First, I wanted to post a link to the Shakesville post that inspired me to start this project. Here's a quote for the TL;DR crowd:

"Making the personal public and political is serious business. Because women's stories aren't told, it's incumbent upon female feminists to tell their own stories, to fill that void, to be unrepentant and loquacious raconteurs every chance we get, to talk about our bodies, our struggles, our triumphs, our needs, our lives in every aspect."

Apparently I don't know how to do block quotes here yet, either. This will all come in time (I hope). Anyways, I figure that as a big ol' queer, and also a lady, and many other things that aren't usually included as options on forms, I might add my voice to the "cacophony".

Now, I do intend to moderate comments here. I want this to be a relatively safe space, so I won't allow any slurs, I would like to avoid ableist language, etc. If you make an assy comment, I'll probably remove it. Take that as you will.

I do intend to include and encourage frank discussion on whatever I post by whoever would like to join in and can handle being respectful of others despite the relative anonymity inherent in posting in the blaggerwebs. To warn folks, this might include, and certainly won't be limited to: women's experiences of sexism, GLBTQ folks' experiences of general hatefulness, and everyone's experiences of the things that go into, come out of, and happen regarding their bodies. These things will all be tagged and will be included in the titles of the posts, so feel free to avoid whatever skeeves you out/triggers you/offends you/whatevs.

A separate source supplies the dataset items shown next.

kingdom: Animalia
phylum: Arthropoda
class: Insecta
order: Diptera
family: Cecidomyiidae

Now, for some fun stuff! Here are some specific things I plan to bloggerize about in the next week or so:

-The reason for the name of this blog.
-Bein' a big ol' queer (identifying as a bisexual woman)
-The road to fat acceptance
-Periods.
-Fictional women I admire
-My growing interest in neo-pagan religions
-Rape culture

OK, some of that will be fun.

Hm. I guess that's all I want to say for now. Actually I wanna say all that stuff, too, but I'm pretty sure that if I just do all that, I will not get any sleep tonight and then I will be out of interesting stuff to say. If any of it even turns out interesting to begin with.

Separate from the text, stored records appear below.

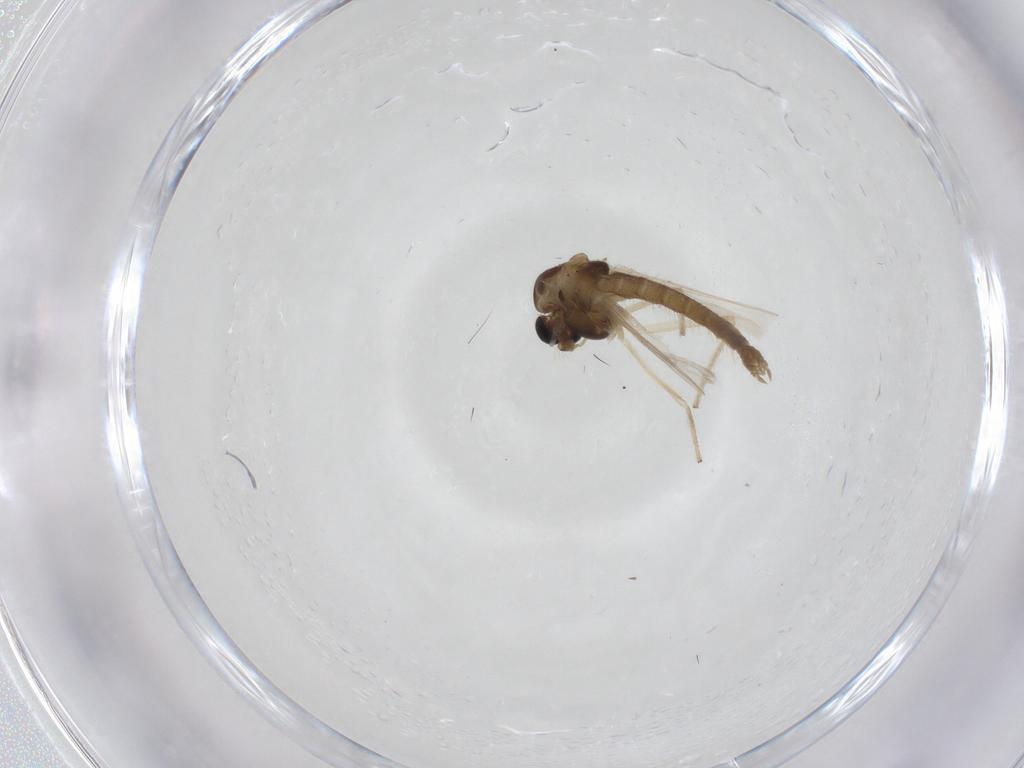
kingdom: Animalia
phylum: Arthropoda
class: Insecta
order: Diptera
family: Chironomidae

So tune in again if you're interested, and we will discuss stuff!

Make Rocket Go Now

So I was inspired by a post on Shakesville that mentions the importance about individual women sharing their experiences. We live in a society where women's stories are not told, and where women's voices are not heard. I struggle with the idea that, in being part of a political movement, the personal must become public and political. Sometimes, one must live one's ideals.

So get ready, if you decide to follow me! I intend to blog about queer issues, feminist issues, humanist issues (such as they are), and basically what it's like to not have a voice in so many varied ways that apply to me (being a queer, feminist and female human).

I've just realised that I have to be at work in 45 minutes and I still have laundry in the dryer. You'll hear about that kinda business, too, because this is the story of all of my stuff and whatnot. Sometimes serious, and sometimes (often) snarky. Welcome to my story!